*** Opening EXTRACT ***
The Board of Directors upon investigation may endorse or condemn an individual's action or conduct.

ARTICLE II. ELECTIONS

SECTION A.
Nominations - Nominations shall be made by petition signed by five (5) or more voting members, which petition shall be received by the Board of Directors, through the Secretary at least thirty (30) days prior to the date for mailing ballots.

SECTION B.
Conduct of General Elections - Ballots shall be mailed to voting members by October 15th every year and must be returned to the Board of Directors, through the Secretary, and must be received no later than November 5th (of the same year) in order to be counted. The Board of Directors shall conduct the election as a secret ballot, canvass and certify the results to the annual meeting of the organization. Special Elections shall be held at the discretion of the Board of Directors.

SECTION C.
Installation - New officers and directors shall be installed at the annual meeting and shall take office immediately upon installation.

ARTICLE III. ELECTIVE OFFICERS

SECTION A. Qualifications
President and Vice President shall be Licensed Land Surveyors in the State of Colorado, whose licensure is in full effect and shall be voting members in good standing of the parent organization (PLSC) and shall be residents of the State of Colorado. The Treasurer and Secretary shall be voting members in good standing of this chapter and shall be residents of the State of Colorado. The five (5) Directors shall be voting members in good standing of this chapter and shall be residents of the State of Colorado. Three (3) of the Directors shall be voting members of the PLSC and Licensed Land Surveyors in the State of Colorado, whose licensure is in full effect.
*** Closing EXTRACT ***
*** Opening INFORMATION ***
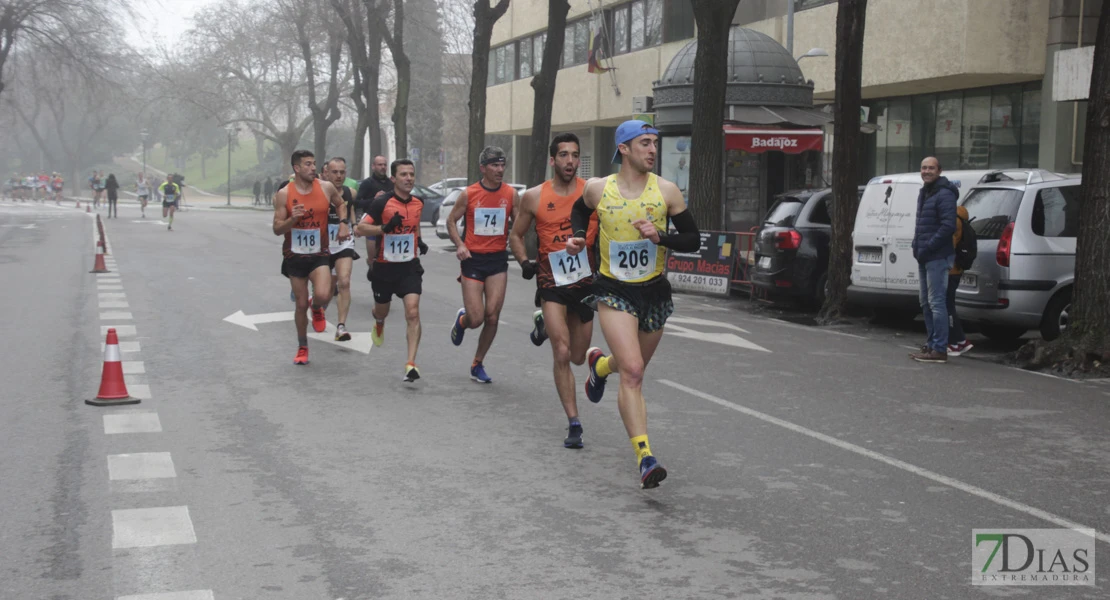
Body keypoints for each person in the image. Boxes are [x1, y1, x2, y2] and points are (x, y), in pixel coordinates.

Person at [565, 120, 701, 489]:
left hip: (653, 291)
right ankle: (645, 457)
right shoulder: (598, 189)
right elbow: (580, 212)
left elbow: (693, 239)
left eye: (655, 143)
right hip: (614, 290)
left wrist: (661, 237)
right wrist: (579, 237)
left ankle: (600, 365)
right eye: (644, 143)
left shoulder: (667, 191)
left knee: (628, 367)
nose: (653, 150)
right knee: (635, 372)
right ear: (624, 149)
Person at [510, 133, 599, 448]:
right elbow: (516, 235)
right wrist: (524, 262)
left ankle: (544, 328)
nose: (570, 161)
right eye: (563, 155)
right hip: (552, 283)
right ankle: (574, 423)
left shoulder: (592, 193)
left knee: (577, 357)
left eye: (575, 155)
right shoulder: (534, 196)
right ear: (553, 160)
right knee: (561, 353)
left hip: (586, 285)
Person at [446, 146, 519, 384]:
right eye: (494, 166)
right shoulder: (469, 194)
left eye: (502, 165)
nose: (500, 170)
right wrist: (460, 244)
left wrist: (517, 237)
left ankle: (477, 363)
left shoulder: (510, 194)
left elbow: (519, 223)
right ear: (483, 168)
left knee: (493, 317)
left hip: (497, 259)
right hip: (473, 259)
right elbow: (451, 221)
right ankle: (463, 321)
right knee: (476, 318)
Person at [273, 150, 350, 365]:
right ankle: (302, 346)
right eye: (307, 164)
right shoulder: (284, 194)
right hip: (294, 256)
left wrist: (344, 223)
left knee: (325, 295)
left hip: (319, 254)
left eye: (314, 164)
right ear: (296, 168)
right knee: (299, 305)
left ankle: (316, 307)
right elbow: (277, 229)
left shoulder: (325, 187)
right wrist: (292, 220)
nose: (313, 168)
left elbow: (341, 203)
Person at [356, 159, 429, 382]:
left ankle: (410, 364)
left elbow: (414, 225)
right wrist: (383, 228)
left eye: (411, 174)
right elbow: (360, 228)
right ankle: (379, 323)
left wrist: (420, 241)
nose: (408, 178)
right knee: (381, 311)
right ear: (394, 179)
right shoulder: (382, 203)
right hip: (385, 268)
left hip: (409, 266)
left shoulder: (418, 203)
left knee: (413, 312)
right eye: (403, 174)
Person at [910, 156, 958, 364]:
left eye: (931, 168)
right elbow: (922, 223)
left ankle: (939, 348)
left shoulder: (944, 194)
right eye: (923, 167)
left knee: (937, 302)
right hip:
*** Closing INFORMATION ***
*** Opening INFORMATION ***
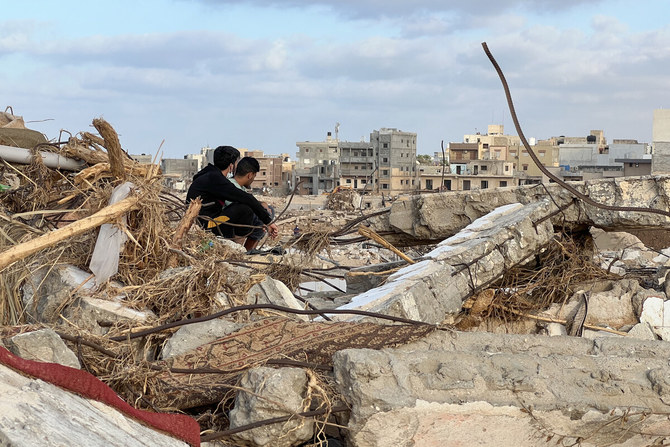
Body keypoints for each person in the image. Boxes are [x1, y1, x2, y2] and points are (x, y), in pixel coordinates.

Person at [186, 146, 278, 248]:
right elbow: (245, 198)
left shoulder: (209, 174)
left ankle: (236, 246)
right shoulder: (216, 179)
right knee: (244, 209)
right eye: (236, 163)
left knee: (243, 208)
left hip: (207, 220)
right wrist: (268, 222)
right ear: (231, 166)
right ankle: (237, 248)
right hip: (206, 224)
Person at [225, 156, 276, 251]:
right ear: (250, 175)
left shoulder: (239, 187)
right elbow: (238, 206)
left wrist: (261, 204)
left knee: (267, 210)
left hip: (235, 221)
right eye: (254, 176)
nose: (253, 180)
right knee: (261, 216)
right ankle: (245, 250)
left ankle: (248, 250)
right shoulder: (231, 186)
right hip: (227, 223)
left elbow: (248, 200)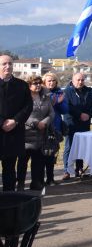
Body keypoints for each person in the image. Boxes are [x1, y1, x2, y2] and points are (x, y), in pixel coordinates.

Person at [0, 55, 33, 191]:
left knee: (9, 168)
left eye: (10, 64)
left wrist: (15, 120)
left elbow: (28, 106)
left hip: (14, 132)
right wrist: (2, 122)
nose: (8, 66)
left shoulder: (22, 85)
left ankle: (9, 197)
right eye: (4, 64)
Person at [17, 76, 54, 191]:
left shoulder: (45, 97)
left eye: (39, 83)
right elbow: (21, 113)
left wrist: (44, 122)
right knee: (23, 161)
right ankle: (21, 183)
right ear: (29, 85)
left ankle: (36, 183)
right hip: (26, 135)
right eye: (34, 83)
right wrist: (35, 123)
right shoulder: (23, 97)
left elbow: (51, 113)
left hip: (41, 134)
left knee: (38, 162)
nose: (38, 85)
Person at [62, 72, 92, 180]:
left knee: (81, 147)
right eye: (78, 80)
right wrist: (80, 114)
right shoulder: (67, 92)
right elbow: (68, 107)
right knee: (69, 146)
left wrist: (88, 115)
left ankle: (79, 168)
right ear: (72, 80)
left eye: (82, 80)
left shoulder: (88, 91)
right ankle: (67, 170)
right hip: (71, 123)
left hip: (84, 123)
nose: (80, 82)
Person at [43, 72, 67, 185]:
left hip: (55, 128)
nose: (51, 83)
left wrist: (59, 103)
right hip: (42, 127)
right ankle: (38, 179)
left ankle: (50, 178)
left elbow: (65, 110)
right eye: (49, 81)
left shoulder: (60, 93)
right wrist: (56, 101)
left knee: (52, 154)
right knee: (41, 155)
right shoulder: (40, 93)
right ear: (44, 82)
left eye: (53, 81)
*** Closing INFORMATION ***
*** Opening INFORMATION ***
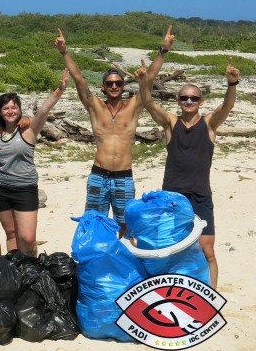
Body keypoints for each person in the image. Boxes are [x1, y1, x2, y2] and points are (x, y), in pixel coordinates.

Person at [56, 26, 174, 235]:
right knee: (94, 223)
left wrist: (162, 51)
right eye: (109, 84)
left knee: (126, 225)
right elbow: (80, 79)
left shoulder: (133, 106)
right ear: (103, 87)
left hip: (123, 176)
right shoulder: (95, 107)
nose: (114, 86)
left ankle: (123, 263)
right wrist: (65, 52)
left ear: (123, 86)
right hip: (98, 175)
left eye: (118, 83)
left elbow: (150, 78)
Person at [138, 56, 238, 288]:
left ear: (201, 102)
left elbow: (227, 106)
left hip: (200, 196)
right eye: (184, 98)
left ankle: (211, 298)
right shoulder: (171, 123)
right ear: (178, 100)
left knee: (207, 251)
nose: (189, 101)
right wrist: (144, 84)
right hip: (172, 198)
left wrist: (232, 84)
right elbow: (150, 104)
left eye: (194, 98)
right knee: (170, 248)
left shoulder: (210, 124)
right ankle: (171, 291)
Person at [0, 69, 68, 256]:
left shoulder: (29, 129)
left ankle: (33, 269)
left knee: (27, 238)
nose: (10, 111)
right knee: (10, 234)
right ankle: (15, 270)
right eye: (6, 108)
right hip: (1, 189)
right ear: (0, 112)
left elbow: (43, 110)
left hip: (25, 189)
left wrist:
*** Closing INFORMATION ***
> INSTRUCTIONS TO FOLLOW
Under the bylaws excerpt, what is the latest date a mailed ballot can be received and still be counted?

> SOLUTION
November 5th of the same year.